Ante el próximo inicio del año escolar, el Seguro Social de Salud (EsSalud) presentó una serie de alternativas de loncheras saludables y nutritivas, diseñadas para asegurar que los estudiantes cuenten con la energía necesaria para su jornada académica y mejoren su capacidad de concentración en el aula.
La licenciada Isabel Leandro, nutricionista del Hospital Nacional Edgardo Rebagliati Martins, de EsSalud, subrayó que la alimentación es el pilar del aprendizaje. “Un niño bien alimentado atiende mejor en clase y tiene mayor agilidad mental. Sin embargo, es vital recordar que la lonchera no reemplaza al desayuno; es un complemento que permite mantener los niveles de glucosa estables hasta el almuerzo”, señaló.
Cuatro pilares
Durante la presentación, la especialista precisó que una lonchera realmente nutritiva debe contener cuatro grupos de alimentos: los energéticos (carbohidratos y grasas saludables: pan integral, cereales, palta, frutos secos, etc.), los formadores (proteínas: pollo, huevo, atún, lácteos, etc.), los protectores (vitaminas y minerales: frutas y verduras) y los líquidos para una hidratación (agua, refrescos de fruta natural con poca azúcar).
Como opciones prácticas para el retorno a las aulas, la nutricionista sugirió combinaciones equilibradas que incluyen pan con palta como fuente de grasa saludable, yogurt como aporte de proteína y frutas que ayudan a la hidratación. Una segunda alternativa propuesta consiste en pan con croqueta de atún, mandarina para asegurar el aporte de vitamina C y chicha morada natural; mientras que una tercera opción contempla el consumo de keke de zanahoria casero, uvas frescas y refresco de maracuyá.

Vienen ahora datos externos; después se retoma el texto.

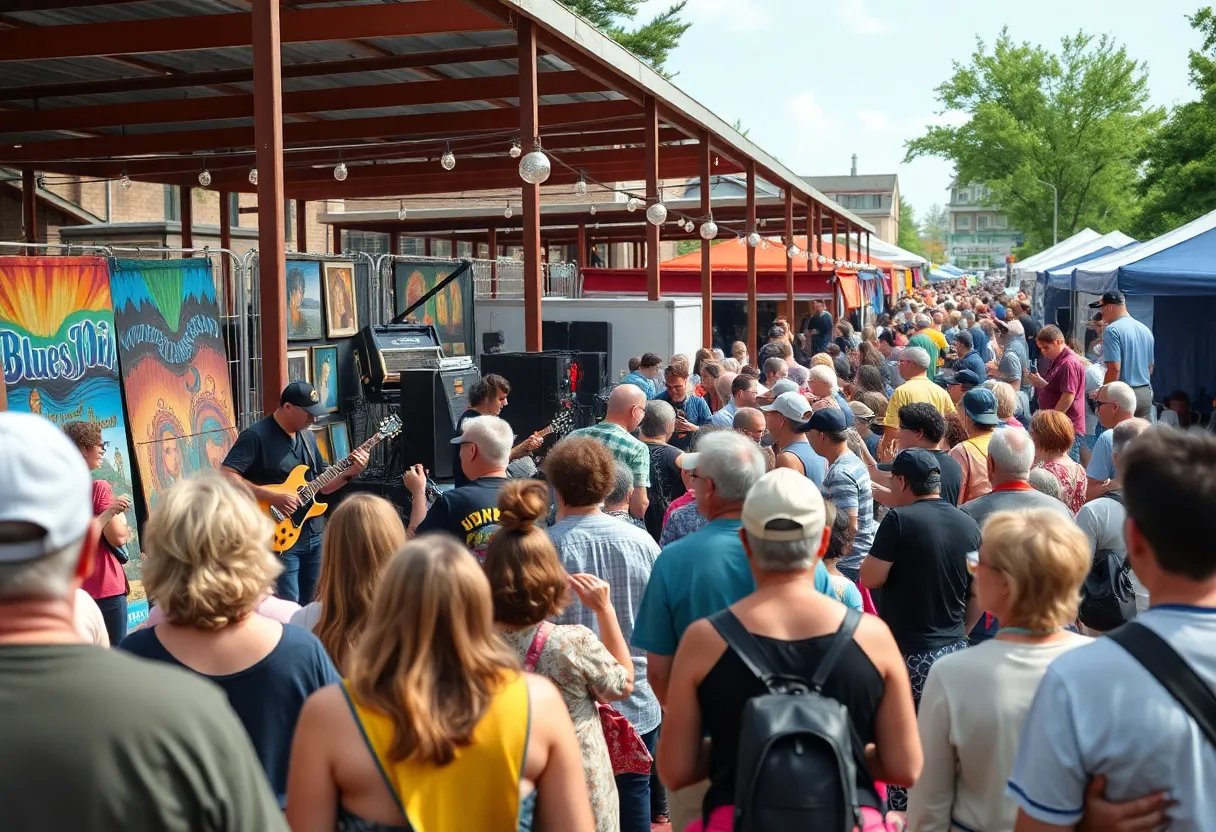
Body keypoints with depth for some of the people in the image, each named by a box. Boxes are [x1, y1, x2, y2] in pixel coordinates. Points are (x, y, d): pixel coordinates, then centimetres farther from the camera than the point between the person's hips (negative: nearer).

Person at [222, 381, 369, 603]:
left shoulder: (307, 436, 11)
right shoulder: (256, 436, -13)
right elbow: (226, 476, -23)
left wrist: (350, 473, -1)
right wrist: (273, 497, -26)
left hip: (314, 536, 7)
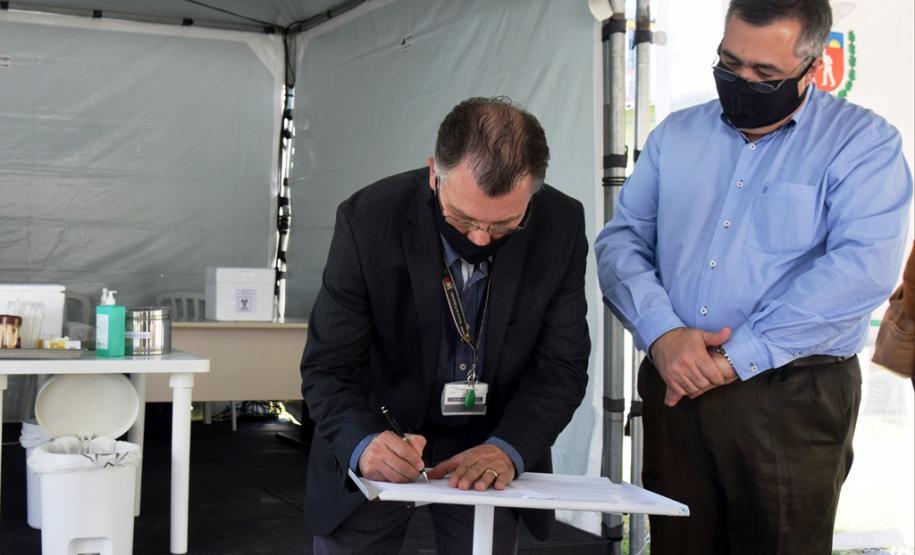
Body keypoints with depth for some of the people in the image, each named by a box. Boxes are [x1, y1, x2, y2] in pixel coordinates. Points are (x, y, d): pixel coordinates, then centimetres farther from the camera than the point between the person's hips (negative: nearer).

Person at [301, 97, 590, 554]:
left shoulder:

La licenciada Leandro enfatizó la importancia de la variedad para evitar la monotonía alimentaria, sugiriendo a los padres no repetir el mismo menú todos los días a fin de mantener el interés del estudiante en su nutrición.
El envase importa
Además, EsSalud enfatizó que la seguridad de la lonchera no solo reside en los alimentos, sino también en los recipientes utilizados. Se aconseja evitar el uso de envases de plástico de baja calidad que contengan PVC (Policloruro de vinilo - 3) o BPA (Bisfenol A), ya que pueden liberar sustancias tóxicas al contacto con los alimentos. “Lo ideal es optar por envases de vidrio, acero inoxidable o plásticos certificados como libres de BPA, que garanticen la inocuidad de los alimentos y la salud a largo plazo de los menores”, puntualizó la especialista.
Finalmente, la institución exhortó a los padres de familia a acudir a su centro de salud más cercano para recibir orientación profesional si notan alguna deficiencia en la alimentación, bajada de peso, obesidad o falta de apetito en sus hijos, garantizando así un acompañamiento nutricional especializado durante todo el año escolar.